(Collected data)
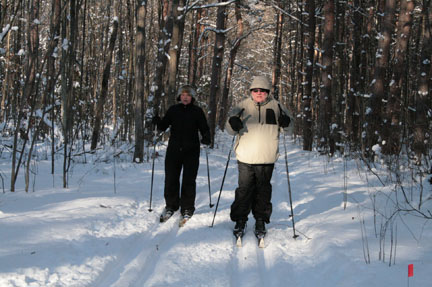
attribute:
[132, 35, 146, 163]
trunk — tall, high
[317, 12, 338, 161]
tree — tall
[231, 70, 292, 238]
person — skiing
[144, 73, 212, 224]
person — skiing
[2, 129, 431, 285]
snow — white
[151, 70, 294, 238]
people — skiing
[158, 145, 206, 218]
pants — black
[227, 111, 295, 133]
gloves — black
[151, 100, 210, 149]
jacket — black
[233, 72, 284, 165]
jacket — beige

_Task instructions_
Recast all of the data above as a numbered list with blank lines dropped, and leave the pictures out of your answer.

_Result of this exercise_
1. attribute:
2. [132, 35, 146, 163]
3. trunk — tall, high
4. [317, 12, 338, 161]
5. tree — tall
6. [231, 70, 292, 238]
7. person — skiing
8. [144, 73, 212, 224]
9. person — skiing
10. [2, 129, 431, 285]
11. snow — white
12. [151, 70, 294, 238]
13. people — skiing
14. [158, 145, 206, 218]
15. pants — black
16. [227, 111, 295, 133]
17. gloves — black
18. [151, 100, 210, 149]
19. jacket — black
20. [233, 72, 284, 165]
21. jacket — beige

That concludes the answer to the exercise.